Pour un "état d'urgence permanent"

S'il reconnaît que dans les mois précédant les derniers attentats, des manquements ont pu survenir au niveau des services de renseignement français, Olivier Falorni considère que l'attaque de Nice n'est pas comparable. "La situation est différente. Nous avons un individu qui n'était même pas fiché pour terrorisme, pour radicalisation. Ne faisons pas preuve de démagogie", martèle-t-il. 

Pour autant, le député refuse de considérer que ces attaques sont "inévitables. Alors que François Hollande a annoncé la prolongation de l'état d'urgence, Olivier Falorni plaide pour "un état d'urgence permanent".

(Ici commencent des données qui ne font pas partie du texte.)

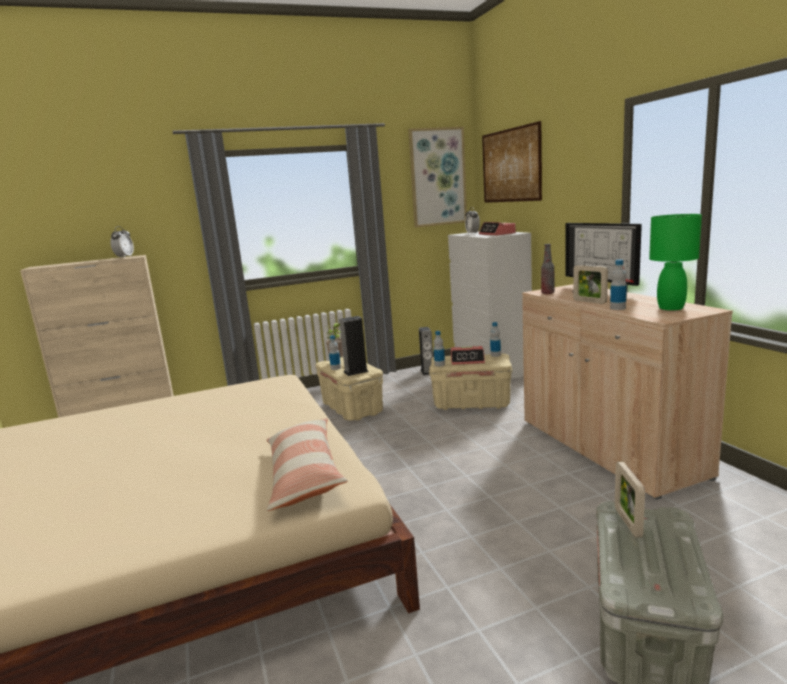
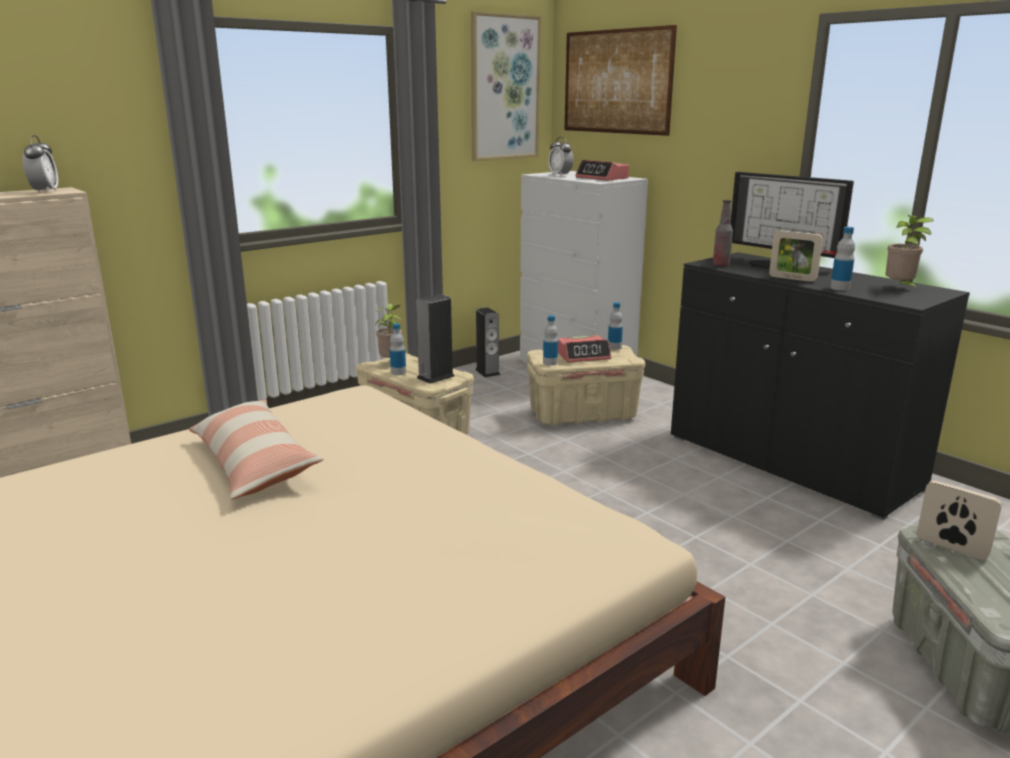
camera: 20 degrees left, 5 degrees up
(304, 474) = (553, 530): pillow -> pillow (253, 463)
(608, 448) = (790, 462): beige cabinet -> black cabinet
(628, 522) = (951, 548): picture frame -> picture frame turned 150 degrees clockwise
(671, 308) = (900, 288): green table lamp -> potted plant

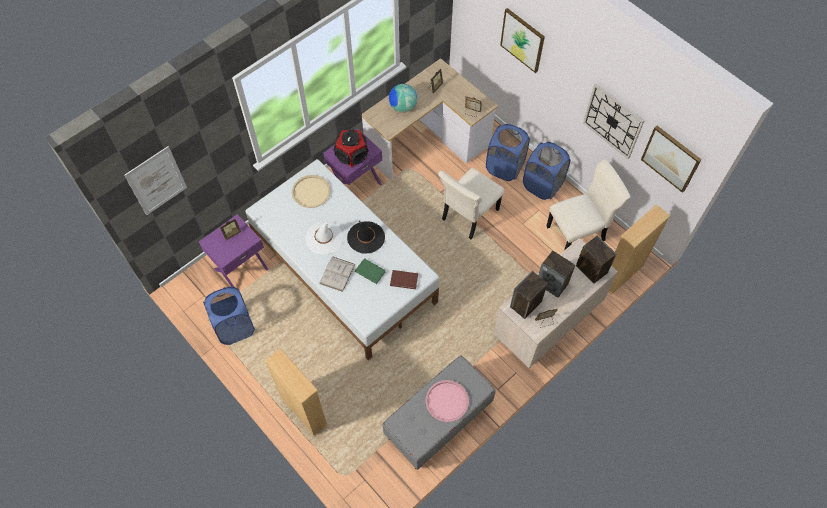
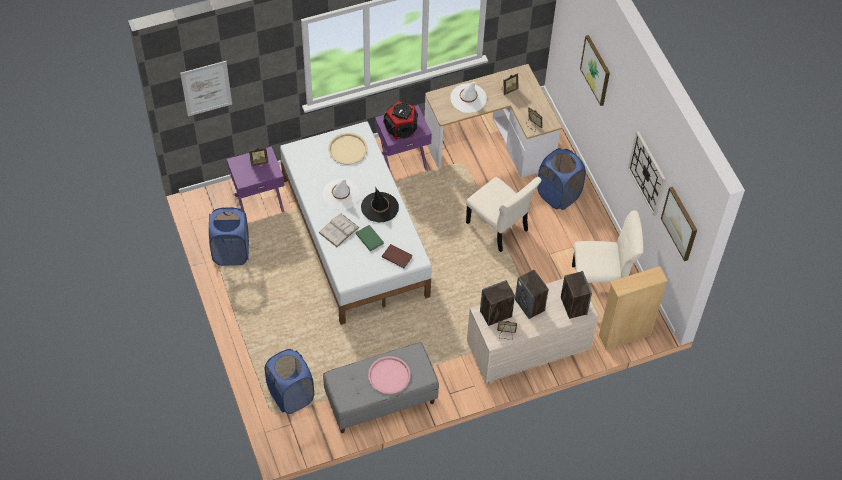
camera: 20 degrees right, 5 degrees down
(304, 411) = (262, 347): beige bookcase -> none
(402, 107) = (468, 98): globe -> white hat
(468, 216) = (498, 228): beige chair -> beige chair turned 105 degrees counterclockwise
(542, 185) = (588, 224): blue laundry basket -> blue laundry basket (291, 395)

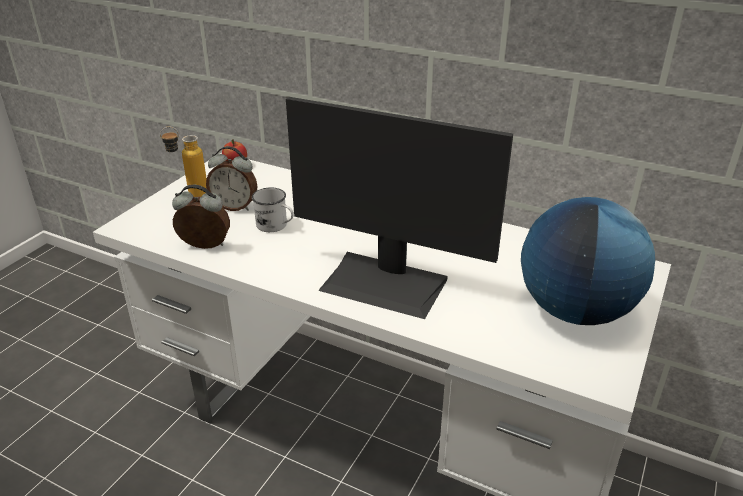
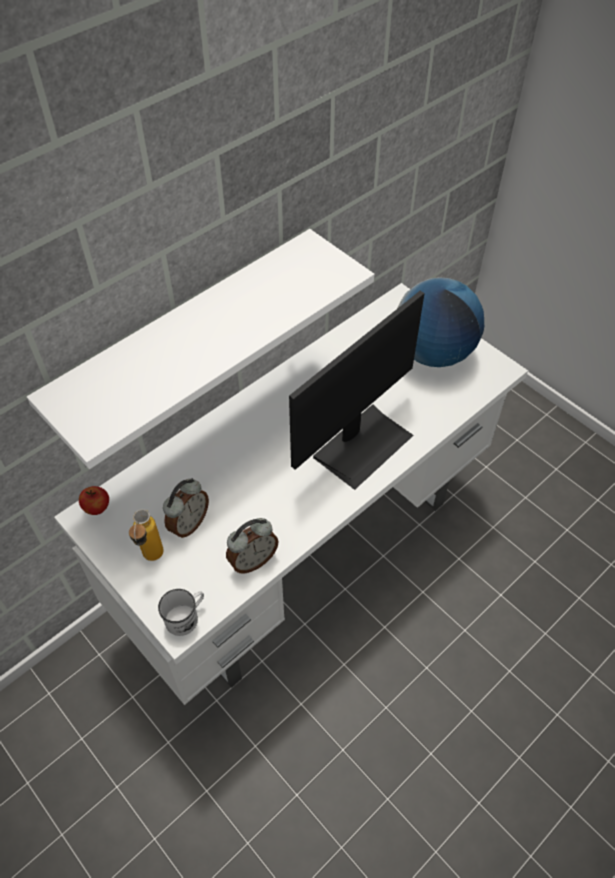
camera: 70 degrees left, 20 degrees up
(204, 247) = (252, 560): alarm clock -> alarm clock turned 150 degrees counterclockwise
(276, 226) = (242, 497): white mug -> white mug (186, 617)
(368, 78) = (185, 334): none -> white shelf

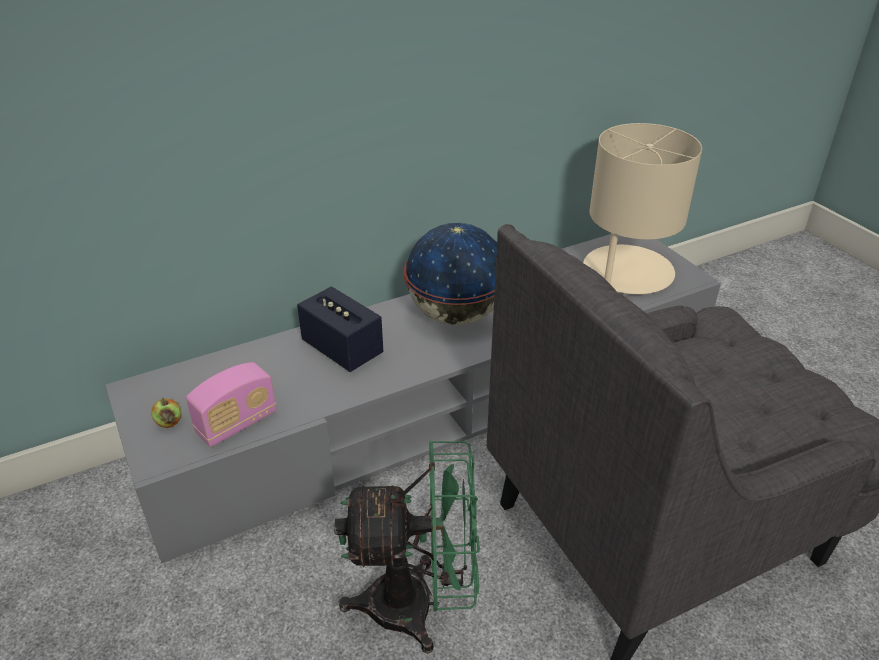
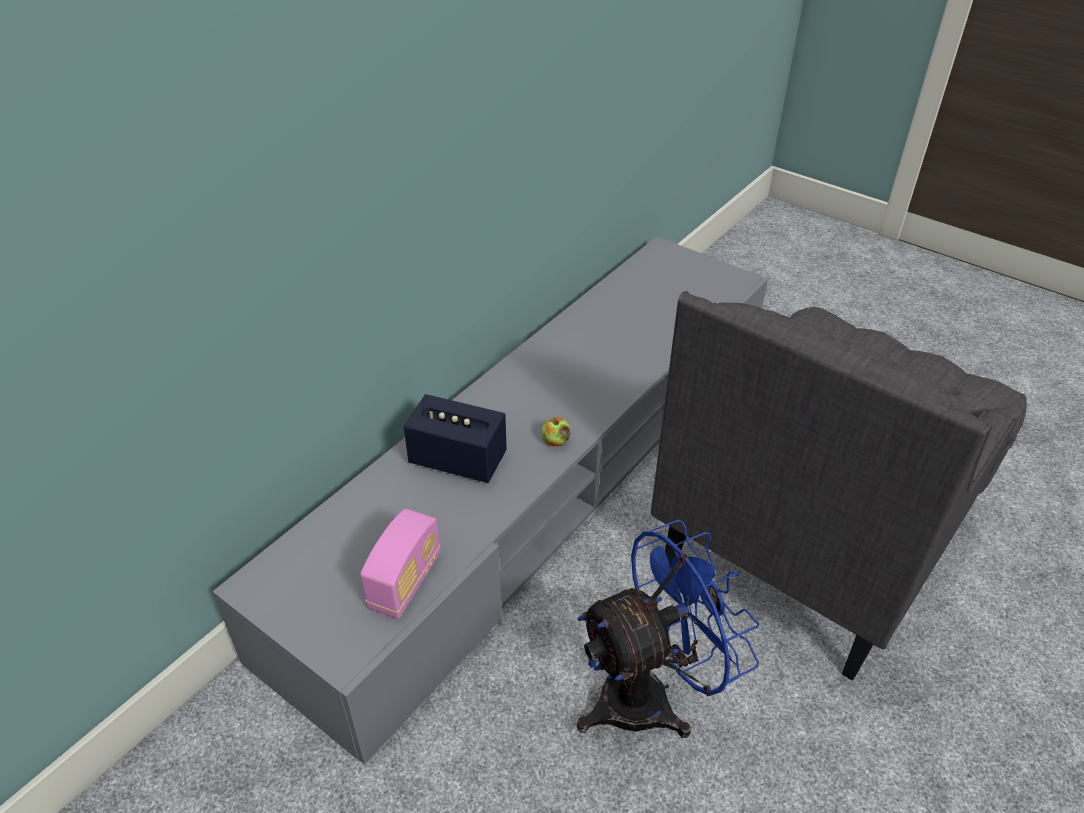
camera: 25 degrees left, 5 degrees up
(169, 422) = (327, 608): apple -> apple (555, 441)
(419, 605) = (650, 695): green fan -> blue fan
(455, 315) = (547, 385): globe -> none
(627, 272) = (679, 290): beige table lamp -> none

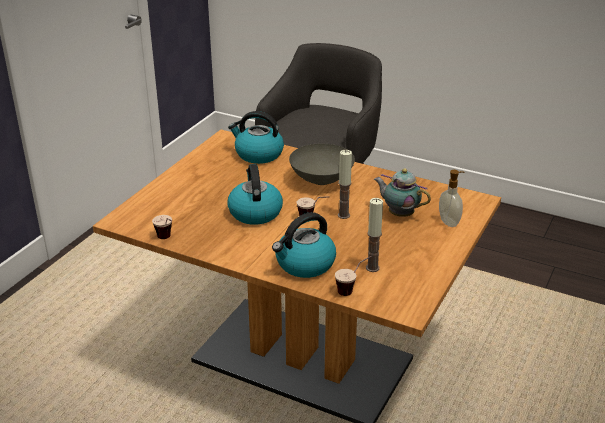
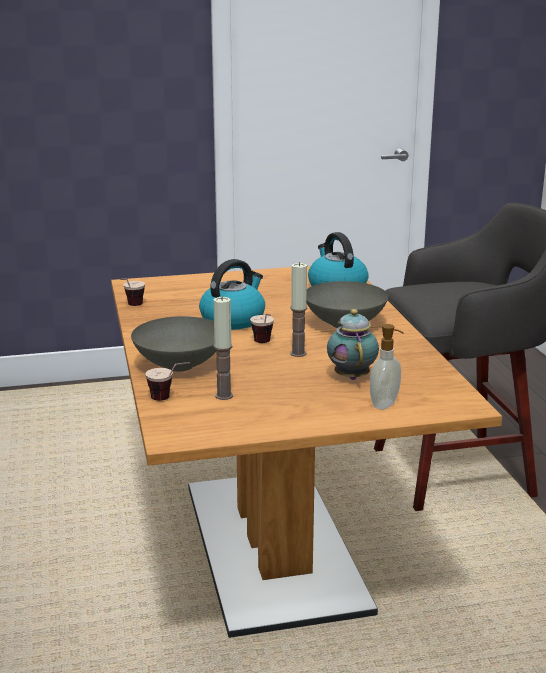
camera: 50 degrees right, 10 degrees down
(304, 264) = (179, 366): kettle -> grey bowl

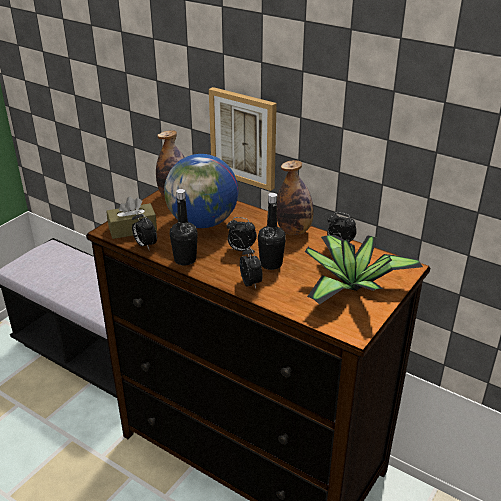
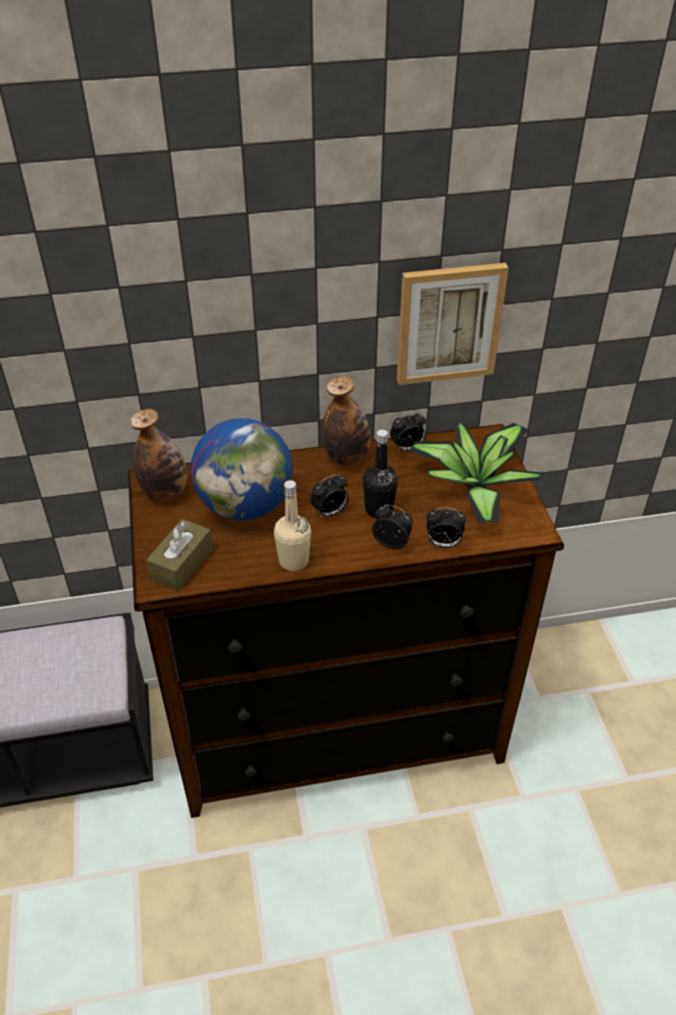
camera: 45 degrees left, 10 degrees up
(145, 245) = (226, 573): alarm clock -> alarm clock (443, 544)
(185, 259) = (293, 561): black bottle -> beige bottle
(244, 138) = (235, 377): picture -> picture (448, 323)

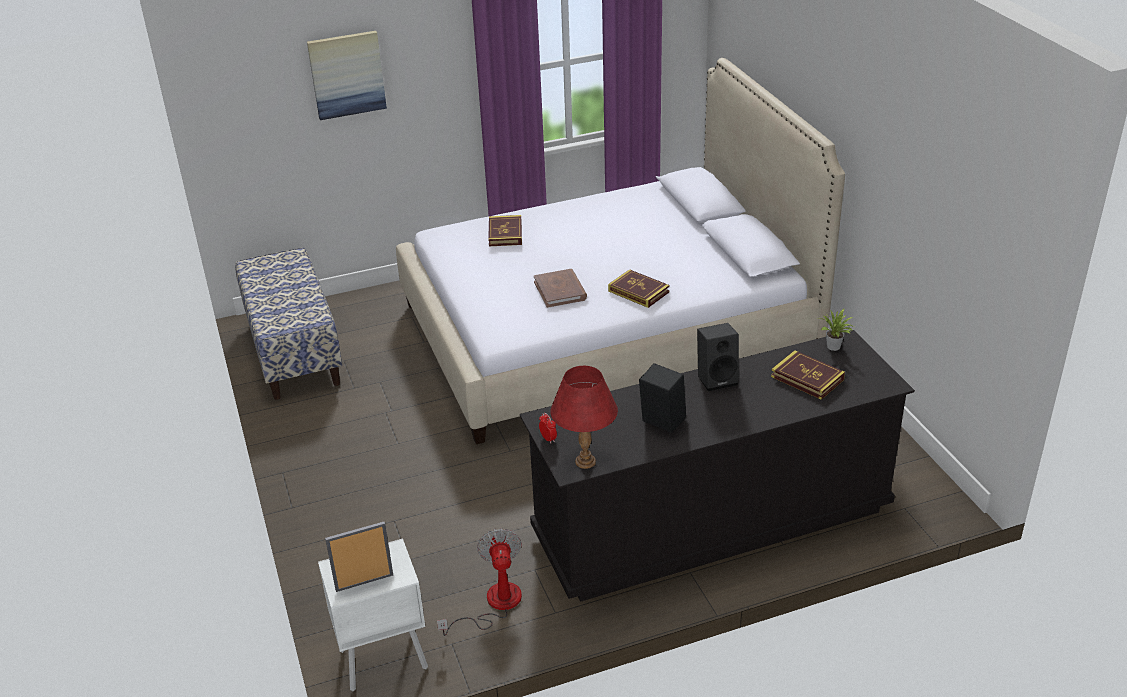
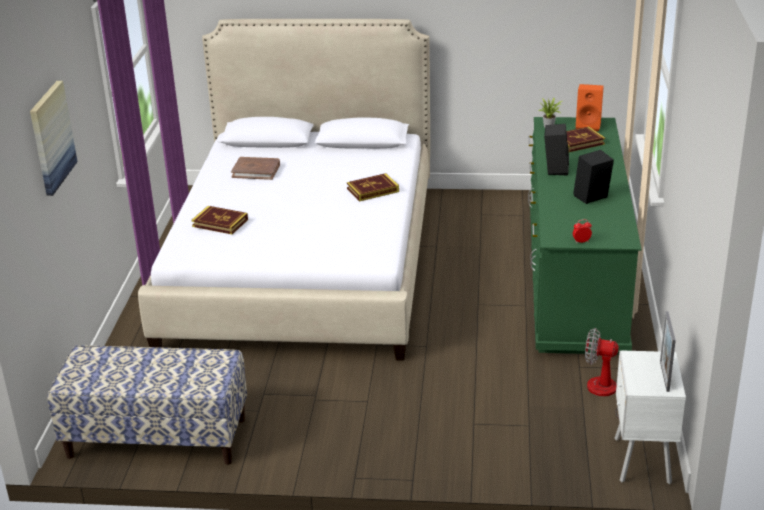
camera: 65 degrees left, 5 degrees down
(560, 291) = (337, 220): brown book -> brown book (256, 170)
(586, 461) = (618, 233): red table lamp -> none
(711, 521) = (574, 281): black dresser -> green dresser
(866, 375) = (589, 126): none -> orange speaker

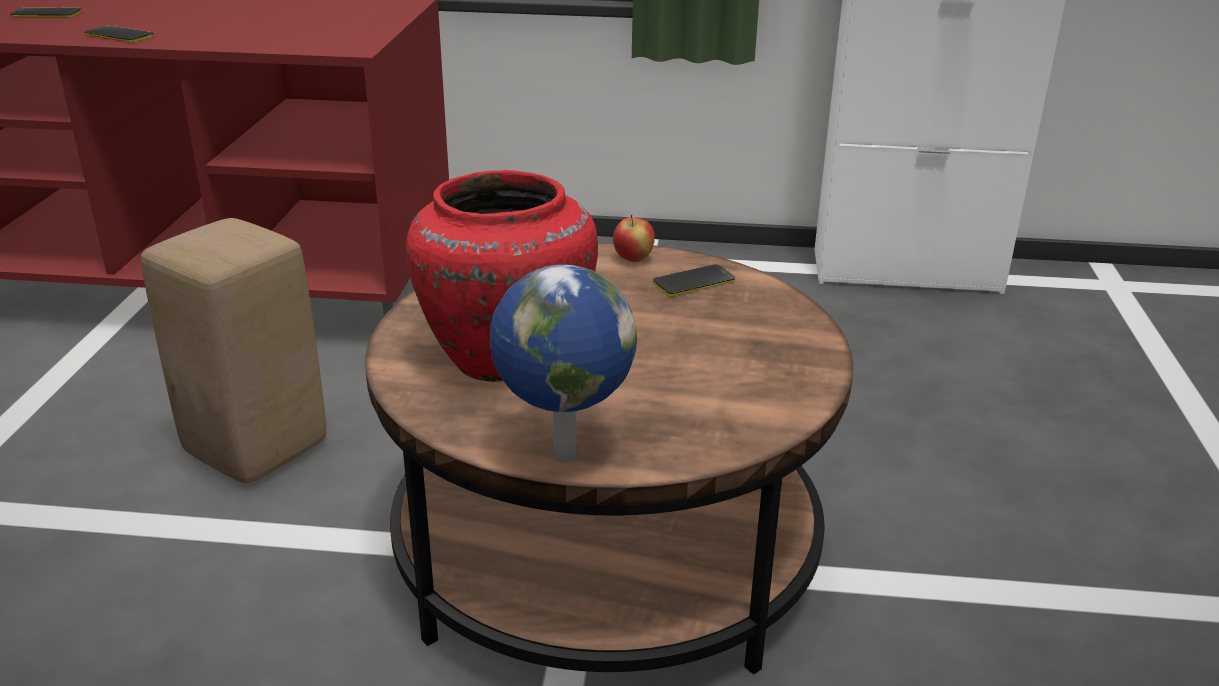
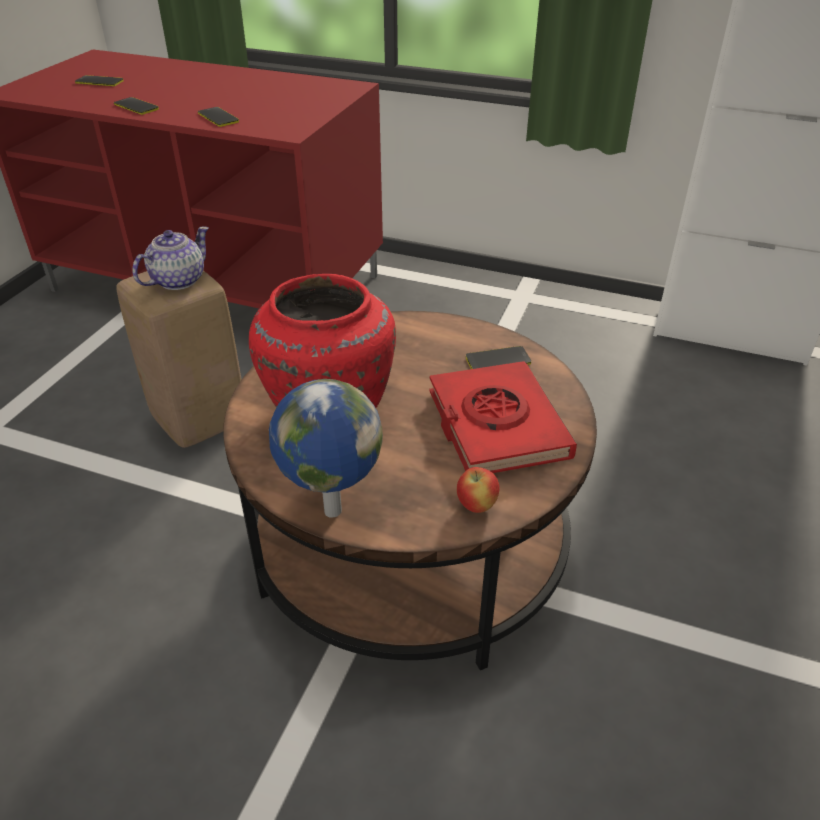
camera: 15 degrees right, 10 degrees up
(233, 238) = (177, 280): none -> teapot
(244, 40) = (218, 117): none -> phone
(633, 259) = (460, 332): apple -> apple (476, 506)
(725, 344) = (496, 425): none -> red book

"C'est utiliser les outils dont on dispose avec l'état d'urgence: la rétention administrative, pratiquons-là plus. Les perquisitions administratives, faisons-les de manière plus nombreuses. Et puis utilisons de nouveaux outils: le bracelet électronique pour les individus jugés peu dangereux mais pouvant passer à l'acte".

Il propose également des rétentions administratives, voire "des incarcérations préventives". Des mesures très sécuritaires, alors qu'au contraire le leader d'Europe-Ecologie-les-Verts David Cormand dénonce la dangerosité d'un "état d'urgence pérenne". Une attitude "irresponsable" juge Oliver Falorni qui assume les conséquences de cet état d'urgence permanent: "Je suis un député de gauche, mais je suis prêt à restreindre un peu mes libertés pour gagner une guerre qui veut attenter à nos libertés".